Historically, Thailand’s relations with China were profoundly influenced by the international political landscape and major-country competition. In the early stage of the People’s Republic of China, anti-communism sentiment in Southeast Asia made Thailand break off relations with China and even shut down Chinese schools and banned the publishing of Chinese books and magazines.

Changes in the political landscape in Southeast Asia in the 1970s and the establishment of China-U.S. diplomatic relations in 1979 paved the way for Thailand to gradually restore its communication with China. The bilateral relations have enjoyed steady development ever since the two countries established diplomatic relations in 1975. Entering the 21st Century, the China-Thailand relations have been witnessing rapid development fueled by economic cooperation.

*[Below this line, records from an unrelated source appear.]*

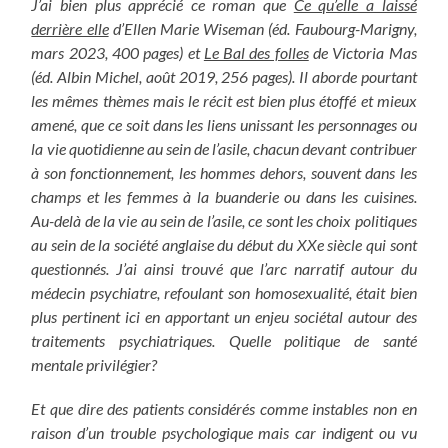
J’ai bien plus apprécié ce roman que
Ce qu’elle a laissé
derrière elle
d’Ellen Marie Wiseman (éd. Faubourg-Marigny,
mars 2023, 400 pages) et
Le Bal des folles
de Victoria Mas
(éd. Albin Michel, août 2019, 256 pages). Il aborde pourtant
les mêmes thèmes mais le récit est bien plus étoffé et mieux
amené, que ce soit dans les liens unissant les personnages ou
la vie quotidienne au sein de l’asile, chacun devant contribuer
à son fonctionnement, les hommes dehors, souvent dans les
champs et les femmes à la buanderie ou dans les cuisines.
Au-delà de la vie au sein de l’asile, ce sont les choix politiques
au sein de la société anglaise du début du XXe siècle qui sont
questionnés. J’ai ainsi trouvé
que l’arc narratif autour du
médecin psychiatre, refoulant son homosexualité, était bien
plus pertinent ici en apportant un enjeu sociétal autour des
traitements psychiatriques. Quelle politique de santé
mentale privilégier?
Et que dire des patients considérés comme instables non en
raison d’un trouble psychologique mais car indigent ou vu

Despite the solid foundation for rapid development of China-Thailand relations, the ball is in Thailand’s court, politically speaking, and even throughout ASEAN, on whether China and Thailand can work together to build a more stable, prosperous, and sustainable China-Thailand community with a shared future.

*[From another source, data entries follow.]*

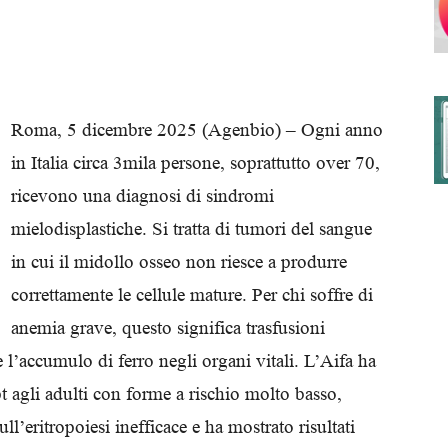
degli
Roma, 5 dicembre 2025 (Agenbio) – Ogni anno
in Italia circa 3mila persone, soprattutto over 70,
ricevono una diagnosi di sindromi
Ordini
mielodisplastiche. Si tratta di tumori del sangue
in cui il midollo osseo non riesce a produrre
correttamente le cellule mature. Per chi soffre di
anemia grave, questo significa trasfusioni
dei
e l’accumulo di ferro negli organi vitali. L’Aifa ha
pt agli adulti con forme a rischio molto basso,
l’eritropoiesi inefficace e ha mostrato risultati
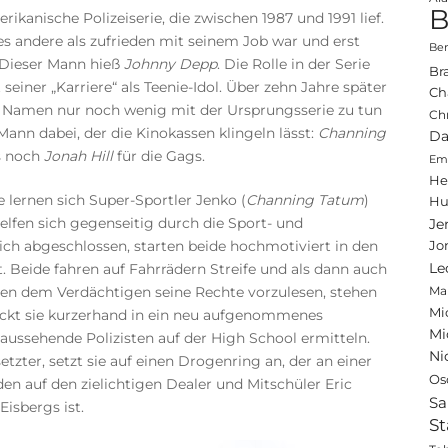
B
ikanische Polizeiserie, die zwischen 1987 und 1991 lief.
les andere als zufrieden mit seinem Job war und erst
Ben
. Dieser Mann hieß
Johnny Depp
. Die Rolle in der Serie
Br
 seiner „Karriere“ als Teenie-Idol. Über zehn Jahre später
Ch
m Namen nur noch wenig mit der Ursprungsserie zu tun
Ch
 Mann dabei, der die Kinokassen klingeln lässt:
Channing
Da
’s noch
Jonah Hill
für die Gags.
Emi
He
 lernen sich Super-Sportler Jenko (
Channing Tatum
)
Hu
elfen sich gegenseitig durch die Sport- und
Je
ich abgeschlossen, starten beide hochmotiviert in den
Jo
llt. Beide fahren auf Fahrrädern Streife und als dann auch
Le
ssen dem Verdächtigen seine Rechte vorzulesen, stehen
Ma
Mi
teckt sie kurzerhand in ein neu aufgenommenes
Mi
ssehende Polizisten auf der High School ermitteln.
Ni
setzter, setzt sie auf einen Drogenring an, der an einer
Os
den auf den zielichtigen Dealer und Mitschüler Eric
Sa
Eisbergs ist.
St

Closer Cultural Connection

If the economy has been the bridge or catalyst for growth of China-Thailand relations in the past decade or longer, then in the next decade, cultural diplomacy and cultural connections could serve as the new booster for development of the bilateral relations.

The COVID-19 pandemic has greatly weakened Thailand’s tourism. The industry contributed 11 percent of Thailand’s GDP in 2019, but after the outbreak of the pandemic, the country’s GDP in 2020 dropped by 6 percent. Although Thailand has eased its pandemic-control restrictions for international tourists, it remains unclear when China, its largest source country of tourists, will open its outbound travel market. While construction of many international projects and infrastructures is gradually resuming, scholars hold different opinions on whether the China-Thailand economic cooperation will continue to constitute the direct driving force of bilateral relations.

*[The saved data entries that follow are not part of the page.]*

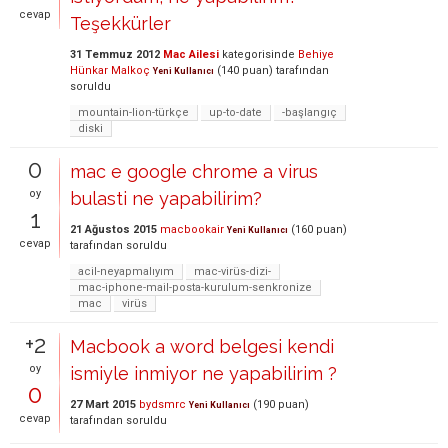
cevap
Teşekkürler
31 Temmuz 2012
Mac Ailesi
kategorisinde
Behiye
Hünkar Malkoç
(
140
puan)
tarafından
Yeni Kullanıcı
soruldu
mountain-lion-türkçe
up-to-date
-başlangıç
diski
0
mac e google chrome a virus
oy
bulasti ne yapabilirim?
1
21 Ağustos 2015
macbookair
(
160
puan)
Yeni Kullanıcı
cevap
tarafından
soruldu
acil-neyapmalıyım
mac-virüs-dizi-
mac-iphone-mail-posta-kurulum-senkronize
mac
virüs
+2
Macbook a word belgesi kendi
oy
ismiyle inmiyor ne yapabilirim ?
0
27 Mart 2015
bydsmrc
(
190
puan)
Yeni Kullanıcı
cevap
tarafından
soruldu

Dr. Kornphanat Tungkeunkunt identified the cultural connection as highly significant to China’s soft power in Southeast Asia. When meeting Thai Prime Minister Prayut Chan-o-cha, President Xi stressed that the core to “developing China-Thailand relations in the new era” is “bringing more benefits to the peoples of both countries.” China and Thailand wield great potential for cooperation in many aspects including education, exchange of talent, media, high-level seminars, research and development, and the cultural industry.

Cultural soft power will likely be of greater importance in the post-pandemic era. Compared to other sectors, cultural and people-to-people exchanges fit better with the post-COVID situation because they can be conducted more flexibly. For example, both countries could organize cultural seminars online and offline, co-produce films or TV programs, or hold online classes. Such cooperation overcomes the restrictions of space and time, and can further boost bilateral exchange and relations. As cultural exchange becomes a more important subject in the development of bilateral relations, China and Thailand should focus on leveraging cultural communication to make it a solid foundation for a more stable, prosperous, and sustainable China-Thailand community with a shared future.